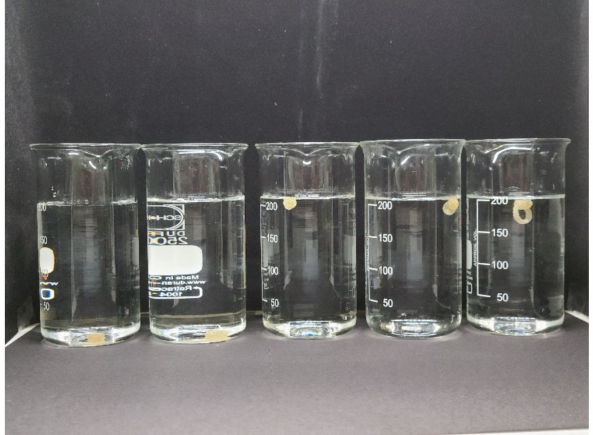
Figure 7. Floating comparison of cylinder, D12, float, cylinder–float (CF) and ring–float (RF)solid dosage forms from left.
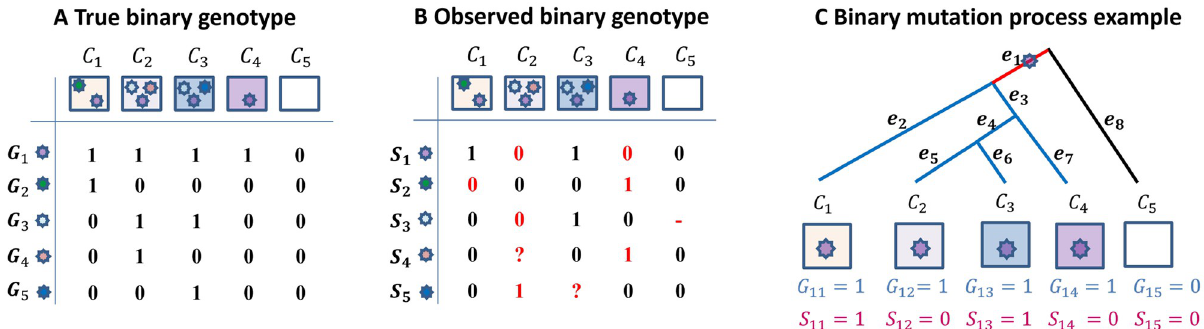
Fig 2. True binary data, observed binary data and binary mutation process example. (A) True binary mutation matrix of the sequenced tumor cells in the mutation tree in Fig 1E. Each row represents true genotypes for one genomic site in all cells and each column represents the true genotypes of multiple genomic sites for one single cell. (B) Observed mutation matrix with missing and ambiguous values (red), as well as mutation states that are misrecorded with respect to the true mutation matrix (red numbers; these are either false positives or false negatives). The red dash indicates a missing value since the sequencing process does not return signal at this site of this cell, and the red question mark represents an ambiguous value. Each row represents observed states for one genomic site in all cells and each column represents the observed states of multiple genomic sites for one single cell. (C) Binary mutation process example. A mutation is acquired on branch e 1 (highlighted in red). The cell descending from branch e 8 (highlighted in black) does not carry the mutation, while the cells descending from the blue branches carry the mutation.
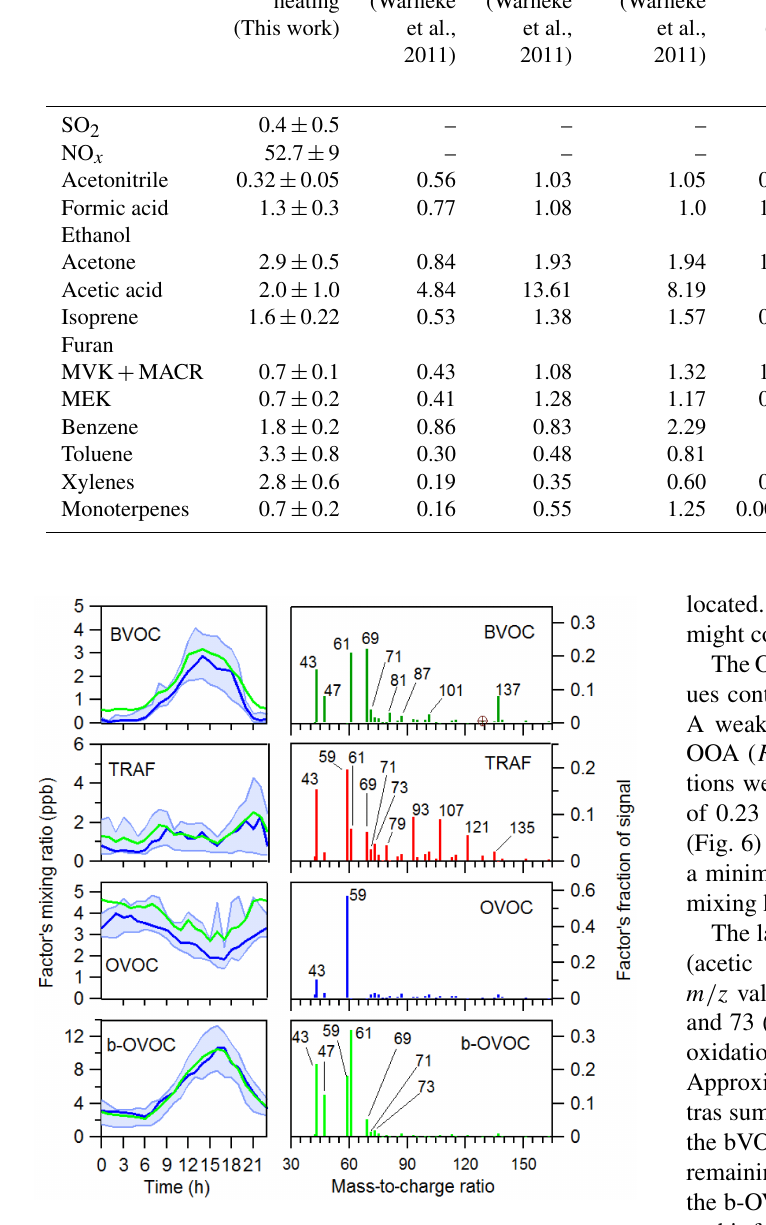
Figure 6. Results of Patras summer campaign PMF analysis. The left side shows the diurnal profiles of the factors. Green lines present the average values. The median value is shown with blue. The blue area is the interquartile range. The right side presents the m/z com- position of each factor as a fraction of signal for each m/z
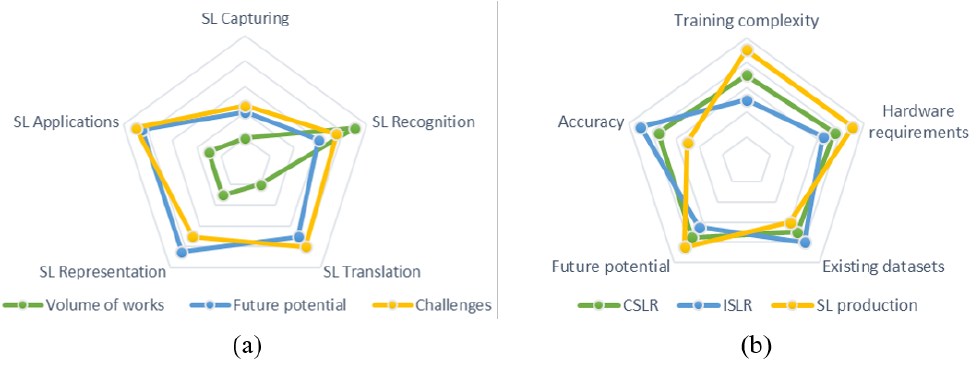
Figure 3. Radar charts showcasing the findings of this survey regarding ( a ) the literature methods for CSLR, ISLR and SLP and ( b ) the characteristics of each AI sign language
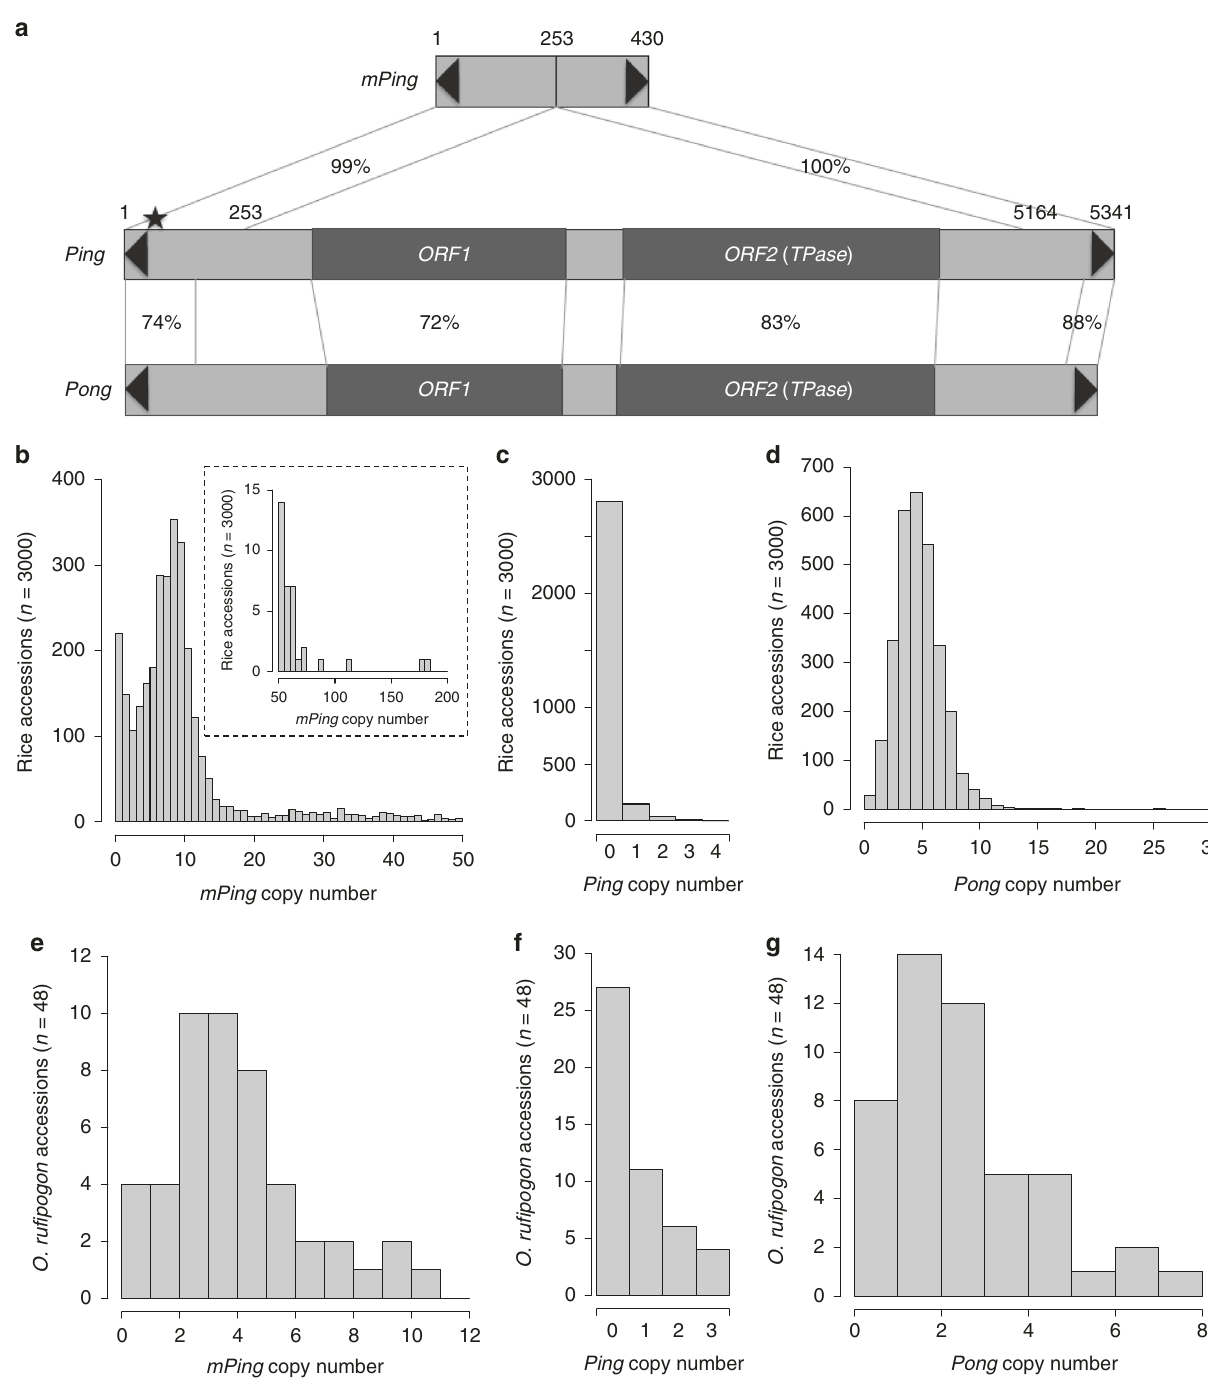
Fig. 1 Abundance of mPing , Ping , and Pong elements in rice and O. ru fi pogon . a Comparison of structures of mPing , Ping, and Pong . TIRs are indicated by black triangles. Two protein-coding genes ORF1 and ORF2 ( TPase ) encoded by Ping or Pong are indicated by dark gray boxes. Homologous regions between elements are connected by lines and percent identities are shown. The black star on Ping indicates the + 16 G/A SNP that differs between mPing and Ping16A . Copy numbers across the 3000 rice accessions of mPing ( b ), Ping ( c ), and Pong ( d ). The bar plot in the dashed box in b shows accessions with >50 mPing elements. e , mPing copy number of 48 O. ru fi pogon accessions. f Ping copy number of 48 O. ru fi pogon accessions. g Pong copy number of 48 O. ru fi pogon accessions. Source data for Fig. 1b – g are provided in Supplementary Data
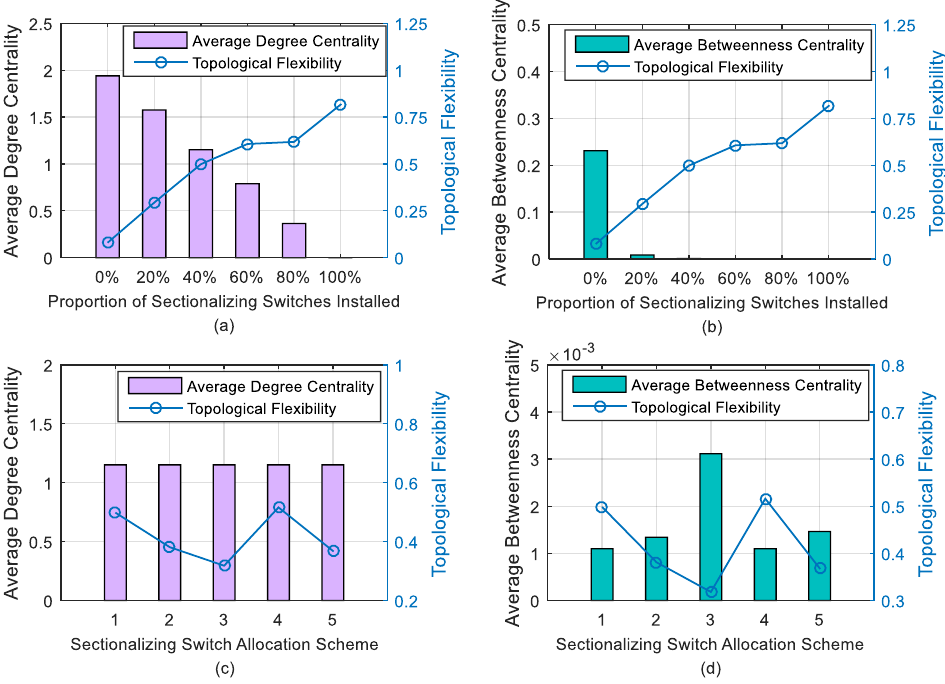
Figure 6. Distribution network topological flexibility, average degree centrality, and average betweenness centrality based on the change of sectionalizing switches. ( a ) Topological flexibility and average degree centrality with the different number of sectionalizing switches; ( b ) topological flexibility and average betweenness centrality with the different number of sectionalizing switches; ( c ) topological flexibility and average degree centrality with different allocation schemes based on the same number of sectionalizing switches; ( d ) topological flexibility and average betweenness centrality with different allocation schemes based on the same number of sectionalizing switches.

━━━━━━━━━━━━━━━━━━━━━━━━━━━━━━

Using the records above, output an exact copy without any pictures.

▸ **TASK OUTPUT**
Figure 7. Floating comparison of cylinder, D12, float, cylinder–float (CF) and ring–float (RF)solid dosage forms from left.
Fig 2. True binary data, observed binary data and binary mutation process example. (A) True binary mutation matrix of the sequenced tumor cells in the mutation tree in Fig 1E. Each row represents true genotypes for one genomic site in all cells and each column represents the true genotypes of multiple genomic sites for one single cell. (B) Observed mutation matrix with missing and ambiguous values (red), as well as mutation states that are misrecorded with respect to the true mutation matrix (red numbers; these are either false positives or false negatives). The red dash indicates a missing value since the sequencing process does not return signal at this site of this cell, and the red question mark represents an ambiguous value. Each row represents observed states for one genomic site in all cells and each column represents the observed states of multiple genomic sites for one single cell. (C) Binary mutation process example. A mutation is acquired on branch e 1 (highlighted in red). The cell descending from branch e 8 (highlighted in black) does not carry the mutation, while the cells descending from the blue branches carry the mutation.
Figure 6. Results of Patras summer campaign PMF analysis. The left side shows the diurnal profiles of the factors. Green lines present the average values. The median value is shown with blue. The blue area is the interquartile range. The right side presents the m/z com- position of each factor as a fraction of signal for each m/z
Figure 3. Radar charts showcasing the findings of this survey regarding ( a ) the literature methods for CSLR, ISLR and SLP and ( b ) the characteristics of each AI sign language
Fig. 1 Abundance of mPing , Ping , and Pong elements in rice and O. ru fi pogon . a Comparison of structures of mPing , Ping, and Pong . TIRs are indicated by black triangles. Two protein-coding genes ORF1 and ORF2 ( TPase ) encoded by Ping or Pong are indicated by dark gray boxes. Homologous regions between elements are connected by lines and percent identities are shown. The black star on Ping indicates the + 16 G/A SNP that differs between mPing and Ping16A . Copy numbers across the 3000 rice accessions of mPing ( b ), Ping ( c ), and Pong ( d ). The bar plot in the dashed box in b shows accessions with >50 mPing elements. e , mPing copy number of 48 O. ru fi pogon accessions. f Ping copy number of 48 O. ru fi pogon accessions. g Pong copy number of 48 O. ru fi pogon accessions. Source data for Fig. 1b – g are provided in Supplementary Data
Figure 6. Distribution network topological flexibility, average degree centrality, and average betweenness centrality based on the change of sectionalizing switches. ( a ) Topological flexibility and average degree centrality with the different number of sectionalizing switches; ( b ) topological flexibility and average betweenness centrality with the different number of sectionalizing switches; ( c ) topological flexibility and average degree centrality with different allocation schemes based on the same number of sectionalizing switches; ( d ) topological flexibility and average betweenness centrality with different allocation schemes based on the same number of sectionalizing switches.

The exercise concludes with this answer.